Modern pipelines often replace the CNN backbone with a transformer (Swin, ViT). The task heads (detection, segmentation) remain similar.

Training tips

CNN-specific training discipline:

Data augmentation matters more than architecture. Random crops, flips, colour jitter, AutoAugment, RandAugment. Each adds points; the architectural difference between ResNet-50 and ResNet-101 is often dwarfed by augmentation.
Batch normalisation has been a default since ResNet. GroupNorm is preferred for very small batches.
Mixup, CutMix — input augmentation strategies that interpolate between samples.
Label smoothing — soften the one-hot label to 0.9 / (rest divided by num_classes - 1). Small consistent gain.
Learning rate warmup + cosine decay — same recipe as transformers.

Inference optimisation

For deploying CNNs:

Quantisation (INT8) — typically 2-4× faster on supported hardware with < 1% accuracy loss.
Pruning — remove low-magnitude weights. Unstructured pruning compresses but doesn't speed up much; structured (channel) pruning does.
Knowledge distillation — train a smaller model to imitate a larger one. Often recovers most of the accuracy gap.
TensorRT, ONNX Runtime, Core ML — runtime libraries that fuse layers, optimise memory, target specific hardware. Substantial speed-ups for deployment.

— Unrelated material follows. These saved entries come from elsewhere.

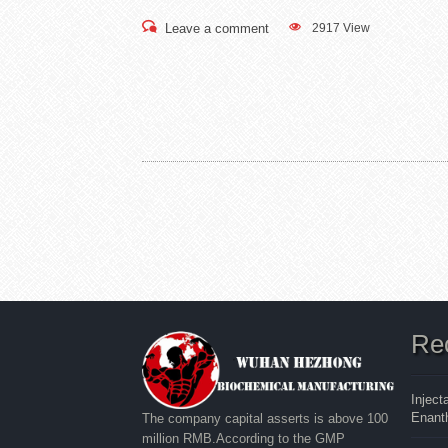
Leave a comment
2917 View
Re
Inject
Enanth
The company capital asserts is above 100
million RMB.According to the GMP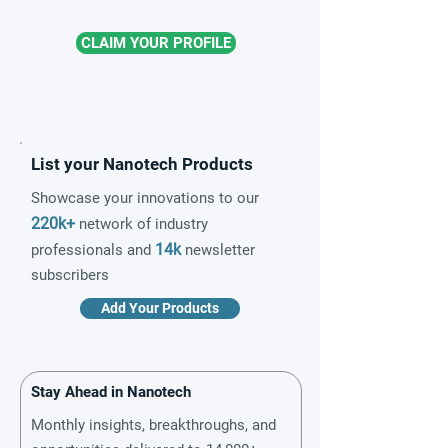
CLAIM YOUR PROFILE
List your Nanotech Products
Showcase your innovations to our
220k+
network of industry
14k
professionals and
newsletter
subscribers
Add Your Products
Stay Ahead in Nanotech
Monthly insights, breakthroughs, and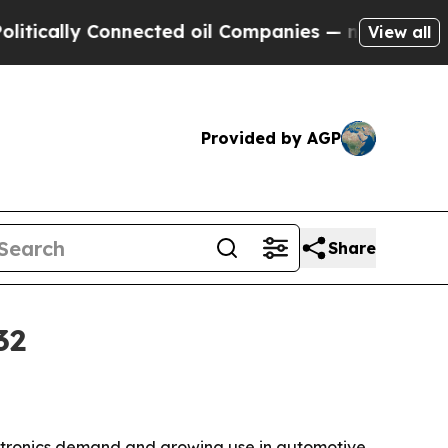
lly Connected oil Companies — not Taxpayers — t
View all
Provided by AGP
Share
32
lectronics demand and growing use in automotive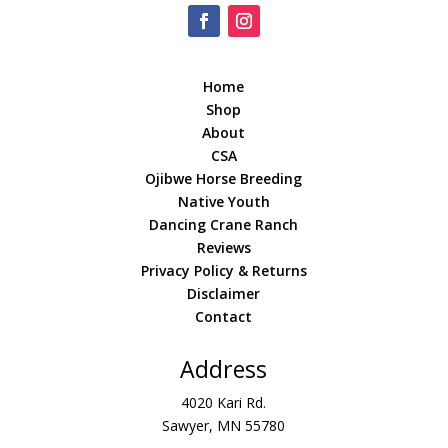
Home
Shop
About
CSA
Ojibwe Horse Breeding
Native Youth
Dancing Crane Ranch
Reviews
Privacy Policy & Returns
Disclaimer
Contact
Address
4020 Kari Rd.
Sawyer, MN 55780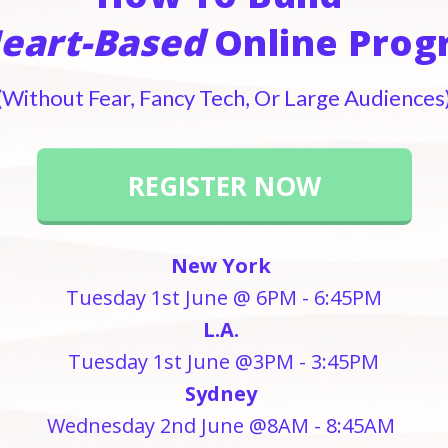
eart-Based
Online Pro
(Without Fear, Fancy Tech, Or Large Audiences
REGISTER NOW
New York
Tuesday 1st June @ 6PM - 6:45PM
L.A.
Tuesday 1st June @3PM - 3:45PM
Sydney
Wednesday 2nd June @8AM - 8:45AM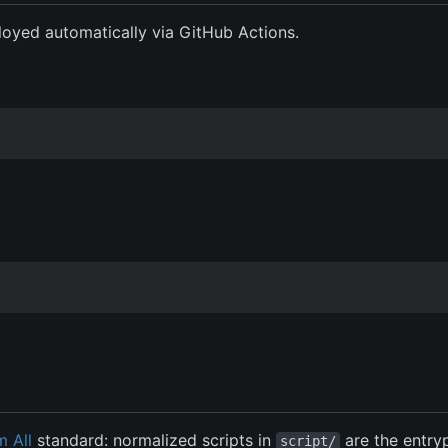
eployed automatically via GitHub Actions.
m All
standard: normalized scripts in
are the entry
script/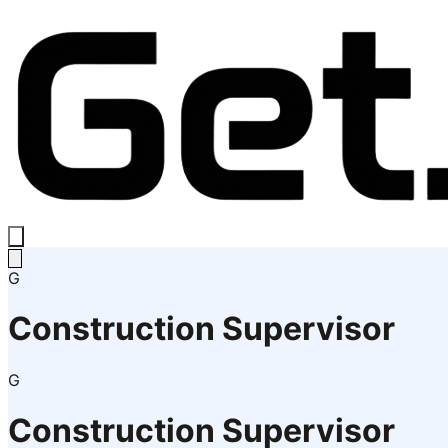
G
Construction Supervisor
G
Construction Supervisor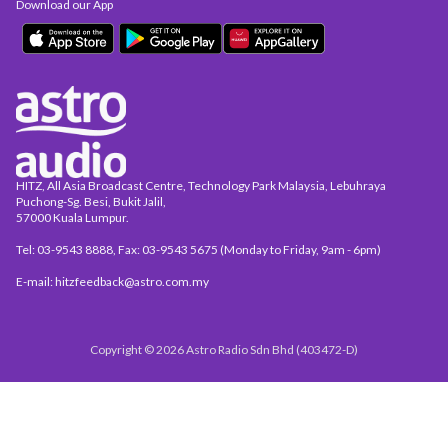
Download our App
HITZ, All Asia Broadcast Centre, Technology Park Malaysia, Lebuhraya
Puchong-Sg. Besi, Bukit Jalil,
57000 Kuala Lumpur.
Tel: 03-9543 8888, Fax: 03-9543 5675 (Monday to Friday, 9am - 6pm)
E-mail: hitzfeedback@astro.com.my
Copyright © 2026 Astro Radio Sdn Bhd (403472-D)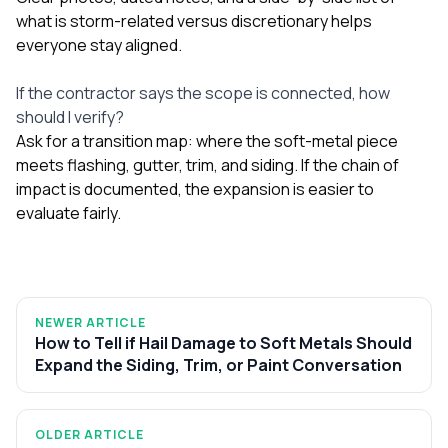
what is storm-related versus discretionary helps
everyone stay aligned.
If the contractor says the scope is connected, how
should I verify?
Ask for a transition map: where the soft-metal piece
meets flashing, gutter, trim, and siding. If the chain of
impact is documented, the expansion is easier to
evaluate fairly.
NEWER ARTICLE
How to Tell if Hail Damage to Soft Metals Should
Expand the Siding, Trim, or Paint Conversation
OLDER ARTICLE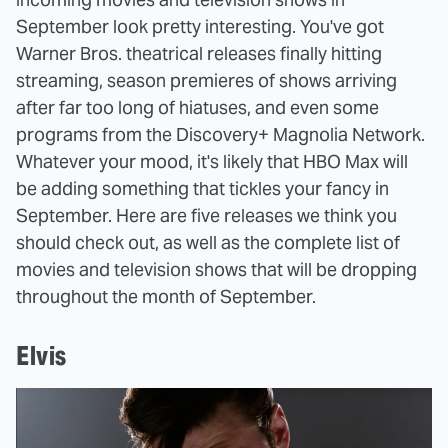
September look pretty interesting. You've got
Warner Bros. theatrical releases finally hitting
streaming, season premieres of shows arriving
after far too long of hiatuses, and even some
programs from the Discovery+ Magnolia Network.
Whatever your mood, it's likely that HBO Max will
be adding something that tickles your fancy in
September. Here are five releases we think you
should check out, as well as the complete list of
movies and television shows that will be dropping
throughout the month of September.
Elvis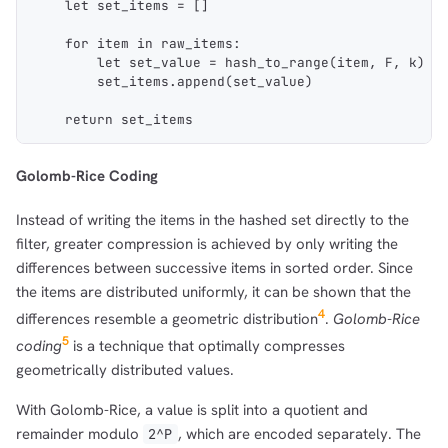
    let set_items = []
    for item in raw_items:
        let set_value = hash_to_range(item, F, k)
        set_items.append(set_value)
    return set_items
Golomb-Rice Coding
Instead of writing the items in the hashed set directly to the
filter, greater compression is achieved by only writing the
differences between successive items in sorted order. Since
the items are distributed uniformly, it can be shown that the
4
differences resemble a geometric distribution
.
Golomb-Rice
5
coding
is a technique that optimally compresses
geometrically distributed values.
With Golomb-Rice, a value is split into a quotient and
remainder modulo
, which are encoded separately. The
2^P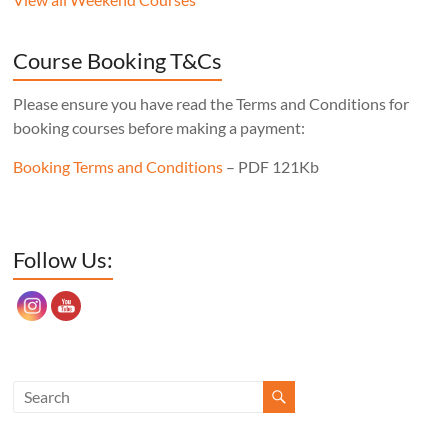
never wobble, no matter what floor it’s
sitting on, the mortise layout is simple,
Course Booking T&Cs
and, of course, there’s one less leg to make!
Cost: £350. Tutor: Derek Jones.
Please ensure you have read the Terms and Conditions for
booking courses before making a payment:
Booking Terms and Conditions
– PDF 121Kb
Set Youtube Channel ID
Follow Us: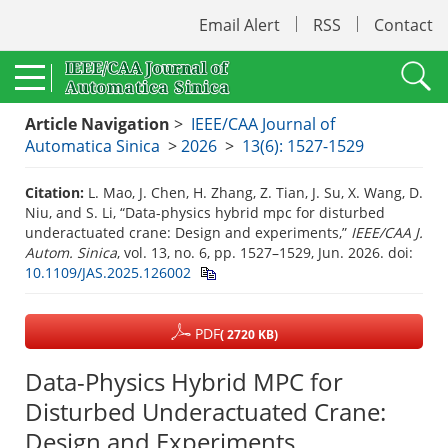
Email Alert
RSS
Contact
Article Navigation
>
IEEE/CAA Journal of
Automatica Sinica
>
2026
>
13(6): 1527-1529
Citation:
L. Mao, J. Chen, H. Zhang, Z. Tian, J. Su, X. Wang, D.
Niu, and S. Li, “Data-physics hybrid mpc for disturbed
underactuated crane: Design and experiments,”
IEEE/CAA J.
Autom. Sinica
, vol. 13, no. 6, pp. 1527–1529, Jun. 2026.
doi:
10.1109/JAS.2025.126002
PDF
( 2720 KB)
Data-Physics Hybrid MPC for
Disturbed Underactuated Crane:
Design and Experiments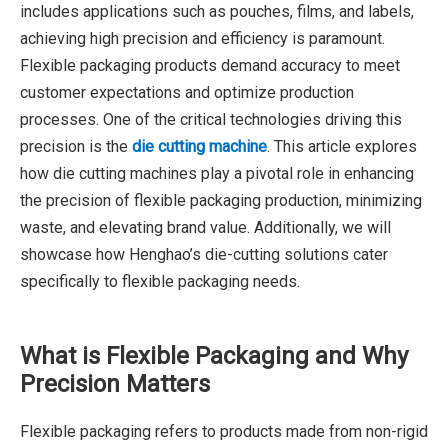
includes applications such as pouches, films, and labels,
achieving high precision and efficiency is paramount.
Flexible packaging products demand accuracy to meet
customer expectations and optimize production
processes. One of the critical technologies driving this
precision is the
die cutting machine
. This article explores
how die cutting machines play a pivotal role in enhancing
the precision of flexible packaging production, minimizing
waste, and elevating brand value. Additionally, we will
showcase how Henghao’s die-cutting solutions cater
specifically to flexible packaging needs.
What is Flexible Packaging and Why
Precision Matters
Flexible packaging refers to products made from non-rigid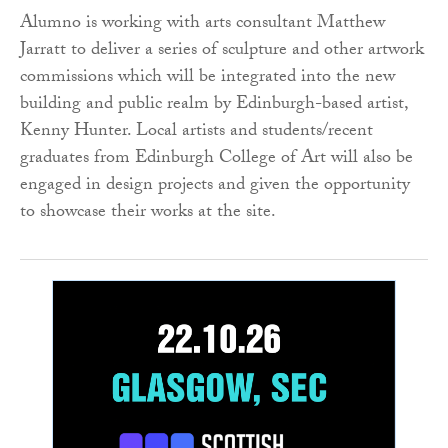
Alumno is working with arts consultant Matthew
Jarratt to deliver a series of sculpture and other artwork
commissions which will be integrated into the new
building and public realm by Edinburgh-based artist,
Kenny Hunter. Local artists and students/recent
graduates from Edinburgh College of Art will also be
engaged in design projects and given the opportunity
to showcase their works at the site.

A typical deployment chain: train in PyTorch → export to ONNX → optimise with TensorRT → serve. Each step gives maybe 1.5-3× speedup.

What to skip

Old recipes (LeNet, AlexNet, VGG) — historical interest only. Don't deploy.
Hand-designed architectures from scratch — neural architecture search and pretrained backbones beat hand-tuning.
Custom normalisations — BatchNorm or GroupNorm; the more recent variants rarely matter.

A starting point for new vision projects

For a typical "I need to recognise / detect / segment something":

Define the task and gather data. Smallest part of the project to write down; biggest to do well.
Use pretrained backbone. ConvNext-base or DINOv2-base for a strong baseline. EfficientNet-B0 for size-constrained.
Fine-tune on your data with strong augmentation. RandAugment + label smoothing.
Profile and quantise for deployment.

This produces a competitive baseline in days instead of weeks. Push for transformer backbones only when you have data and compute.